Your assignment
Answer these questions from the introduction to sequence assembly.
1. How many base pairs long is the human mitochondrial genome?
2. What range of sequence lengths can Sanger and Maxam and Gilbert's methods produce?
3. What approximate genome length is given for prokaryotic genomes?

Reading text

BEGIN

Introduction To Sequence Assembly - The Fundamentals

image
Prerequisites: Basic knowledge of DNA.
Level: Starter.
Objectives:
To give fundamental knowledge of sequence assembly.

Why we need sequence assembly?

The length of most genomes and chromosomes are longer than the longest sequence length produced by current technologies.

The length of genomes varies widely. For example, a simian virus (SV40) DNA genome is 5,200 base pairs (bp), a human mitochondrial genome is 16,569 bp, the smallest human chromosome, chr21, is 46,709,984 bp, and the largest, chromosome 1, is 248,956,422 bp

Sanger and Maxam and Gilbert’s methods can produce sequence lengths from 500 to 1,000 bases. Highly parallel high throughput platforms produce sequence fragments ranging from 20 bp to 500 bp. Long-read sequencing, such as PacBio and Oxford Nanopore can produce read lengths up to a few tens of kilobases.

Organism Approximate genome length
Bacteriophages and viruses 2kb - 1Mb
Prokaryotic genomes 500 kb - 12Mb
Eukaryotic genomes 10 Mb - >100 000 Mb

So, by using long-read sequencing it is theoretically possible to sequence short viral, bacteriophage, and some prokaryotic genomes without a need for sequence assembly but fall way short of the lengths of large chromosomes and genomes. However, it is still desirable to add short-read sequencing to increase the accuracy as we see in the subsequent sections.

Therefore, the method of choice is to generate many overlapping sequence fragments that can be assembled together by pairing identical sequence stretches. We do this by first making many copies of a genome and then randomly breaking all the copies into short overlapping fragments.

Since many of the fragments are overlapping, it is possible to assemble all the fragments back together by observing which portions of the fragments are identical. The identical, overlapping parts of the sequence fragments should represent the same location of a genome (Figure 1). This is the core idea but the approach also presents many complications. You will understand the reason after finishing this tutorial.

END

Recorded information

BEGIN

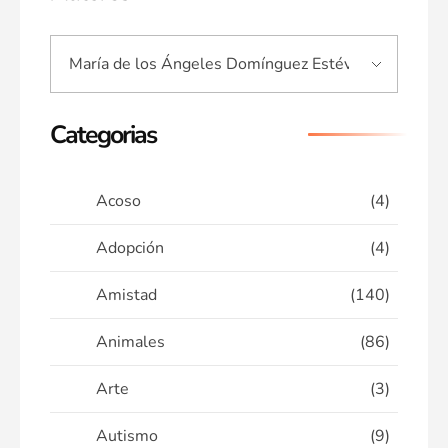
Categorias
Acoso
(4)
Adopción
(4)
Amistad
(140)
Animales
(86)
Arte
(3)
Autismo
(9)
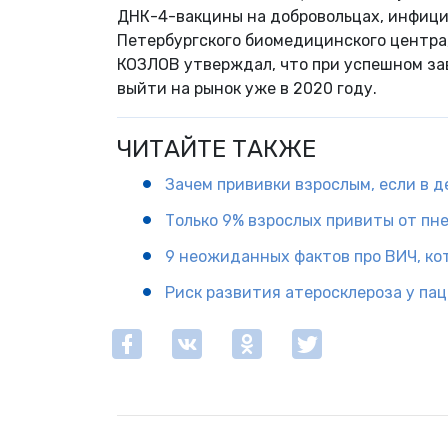
ДНК-4-вакцины на добровольцах, инфици
Петербургского биомедицинского центра,
КОЗЛОВ утверждал, что при успешном з
выйти на рынок уже в 2020 году.
ЧИТАЙТЕ ТАКЖЕ
Зачем прививки взрослым, если в 
Только 9% взрослых привиты от пн
9 неожиданных фактов про ВИЧ, к
Риск развития атеросклероза у па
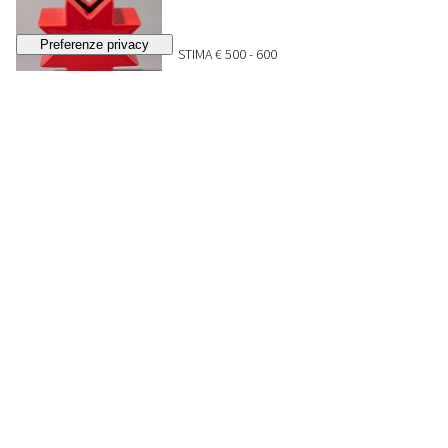
STIMA
€ 500 - 600
Lotto chiuso
222
ETTORE SOTTSASS JR
Vaso Hsing
, 1990 ca.
STIMA
€ 500 - 600
Lotto chiuso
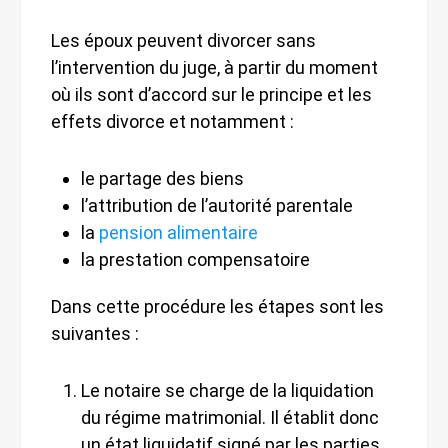
Les époux peuvent divorcer sans
l’intervention du juge, à partir du moment
où ils sont d’accord sur le principe et les
effets divorce et notamment :
le partage des biens
l’attribution de l’autorité parentale
la
pension alimentaire
la prestation compensatoire
Dans cette procédure les étapes sont les
suivantes :
Le notaire se charge de la liquidation
du régime matrimonial. Il établit donc
un état liquidatif signé par les parties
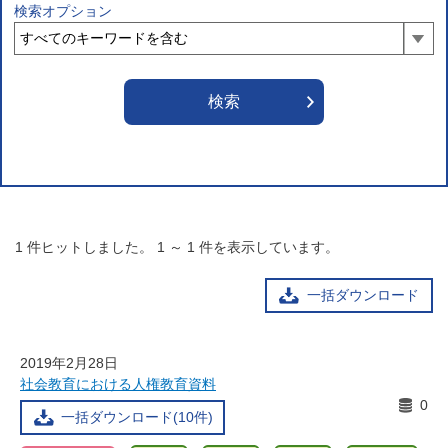
検索オプション
1
件ヒットしました。
1
～
1
件を表示しています。
一括ダウンロード
2019年2月28日
社会教育における人権教育資料
0
一括ダウンロード(10件)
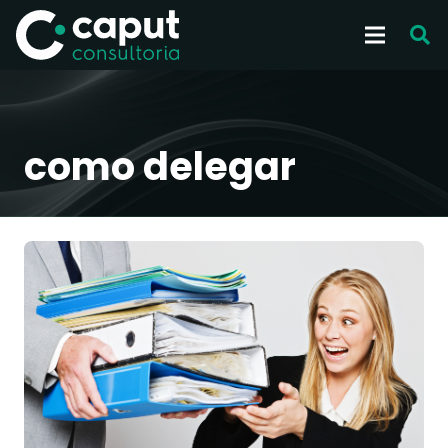
como delegar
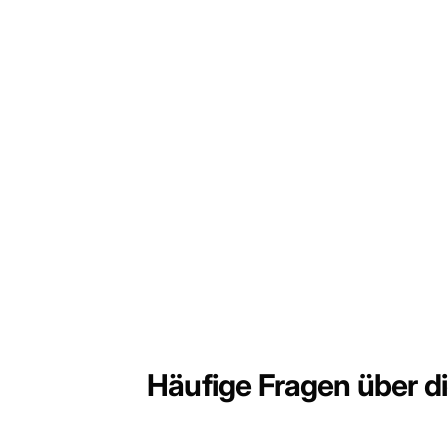
Häufige Fragen über di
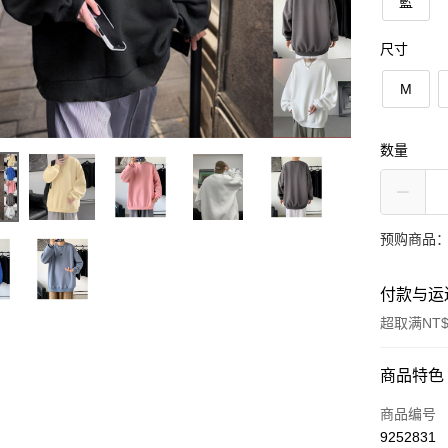
藍
尺寸
M
数量
预购商品：
付款与运
超取满NT$
付款方式
商品特色
信用卡一
商品编号
9252831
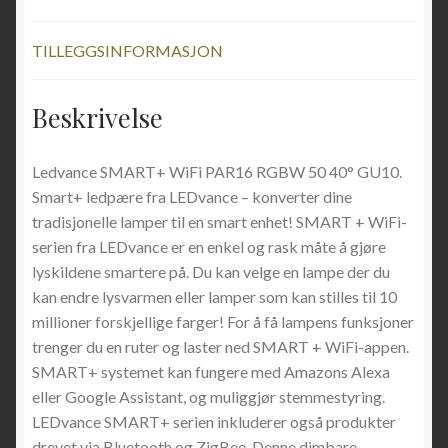
TILLEGGSINFORMASJON
Beskrivelse
Ledvance SMART+ WiFi PAR16 RGBW 50 40° GU10.
Smart+ ledpære fra LEDvance – konverter dine
tradisjonelle lamper til en smart enhet! SMART + WiFi-
serien fra LEDvance er en enkel og rask måte å gjøre
lyskildene smartere på. Du kan velge en lampe der du
kan endre lysvarmen eller lamper som kan stilles til 10
millioner forskjellige farger! For å få lampens funksjoner
trenger du en ruter og laster ned SMART + WiFi-appen.
SMART+ systemet kan fungere med Amazons Alexa
eller Google Assistant, og muliggjør stemmestyring.
LEDvance SMART+ serien inkluderer også produkter
drevet via Bluetooth og ZigBee. Denne dimbare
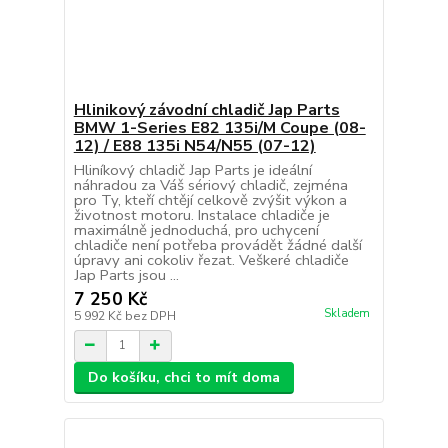
Hlinikový závodní chladič Jap Parts
BMW 1-Series E82 135i/M Coupe (08-
12) / E88 135i N54/N55 (07-12)
Hliníkový chladič Jap Parts je ideální
náhradou za Váš sériový chladič, zejména
pro Ty, kteří chtějí celkově zvýšit výkon a
životnost motoru. Instalace chladiče je
maximálně jednoduchá, pro uchycení
chladiče není potřeba provádět žádné další
úpravy ani cokoliv řezat. Veškeré chladiče
Jap Parts jsou ...
7 250 Kč
Skladem
5 992 Kč
bez DPH
Do košíku, chci to mít doma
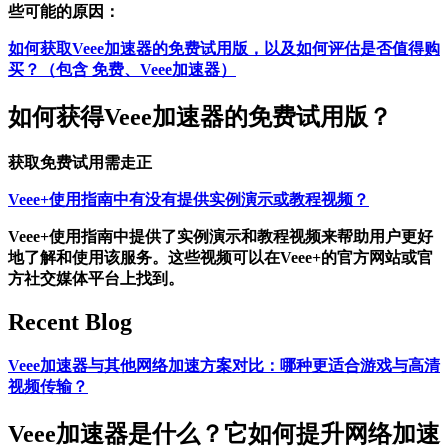
些可能的原因：
如何获取Veee加速器的免费试用版，以及如何评估是否值得购
买？（包含 免费、Veee加速器）
如何获得Veee加速器的免费试用版？
获取免费试用需走正
Veee+使用指南中有没有提供实例演示或教程视频？
Veee+使用指南中提供了实例演示和教程视频来帮助用户更好
地了解和使用该服务。这些视频可以在Veee+的官方网站或官
方社交媒体平台上找到。
Recent Blog
Veee加速器与其他网络加速方案对比：哪种更适合游戏与高清
视频传输？
Veee加速器是什么？它如何提升网络加速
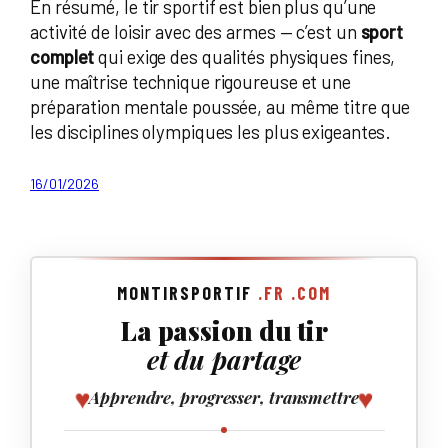
En résumé, le tir sportif est bien plus qu’une
activité de loisir avec des armes — c’est un
sport
complet
qui exige des qualités physiques fines,
une maîtrise technique rigoureuse et une
préparation mentale poussée, au même titre que
les disciplines olympiques les plus exigeantes.
16/01/2026
MONTIRSPORTIF
.FR
.COM
La passion du tir
et du partage
♥
♥
Apprendre, progresser, transmettre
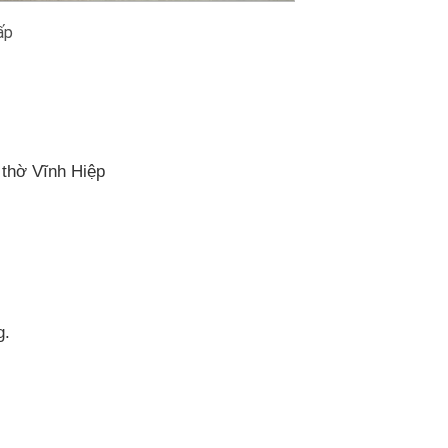
ấp
 thờ Vĩnh Hiệp
g.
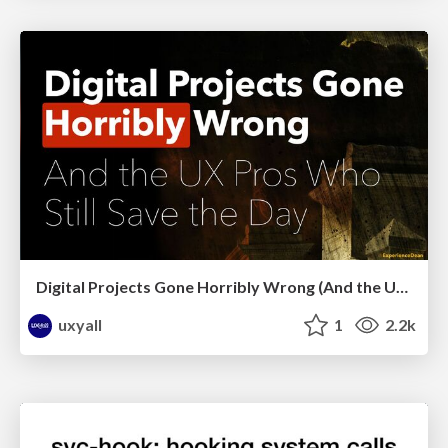
Digital Projects Gone Horribly Wrong (And the UX Pros Who Still Save the Day) - Dean Schuster
uxyall
1
2.2k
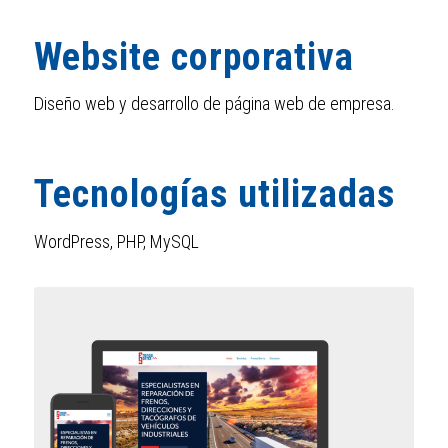
Website corporativa
Diseño web y desarrollo de página web de empresa.
Tecnologías utilizadas
WordPress, PHP, MySQL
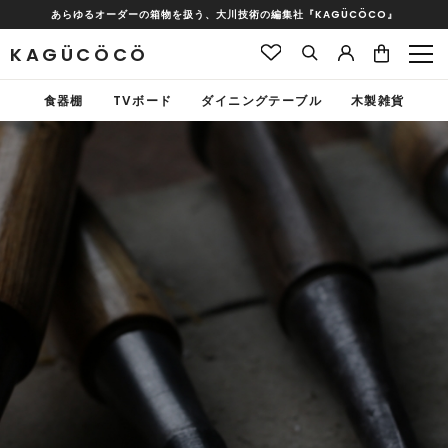
あらゆるオーダーの箱物を扱う、大川技術の編集社『KAGÜCÖCO』
KAGÜCÖCÖ
食器棚
TVボード
ダイニングテーブル
木製雑貨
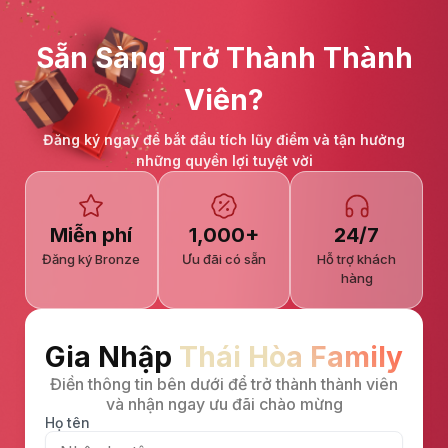
Sẵn Sàng Trở Thành Thành
Viên?
Đăng ký ngay để bắt đầu tích lũy điểm và tận hưởng
những quyền lợi tuyệt vời
Miễn phí
1,000+
24/7
Đăng ký Bronze
Ưu đãi có sẵn
Hỗ trợ khách
hàng
Gia Nhập
Thái Hòa Family
Điền thông tin bên dưới để trở thành thành viên
và nhận ngay ưu đãi chào mừng
Họ tên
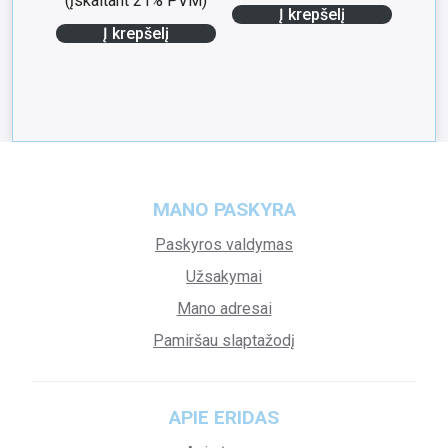
(įskaitant 21% PVM)
Į krepšelį
Į krepšelį
MANO PASKYRA
Paskyros valdymas
Užsakymai
Mano adresai
Pamiršau slaptažodį
APIE ERIDAS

END

Written response
1. 16,569 bp
2. 500 to 1,000 bases
3. 500 kb to 12 Mb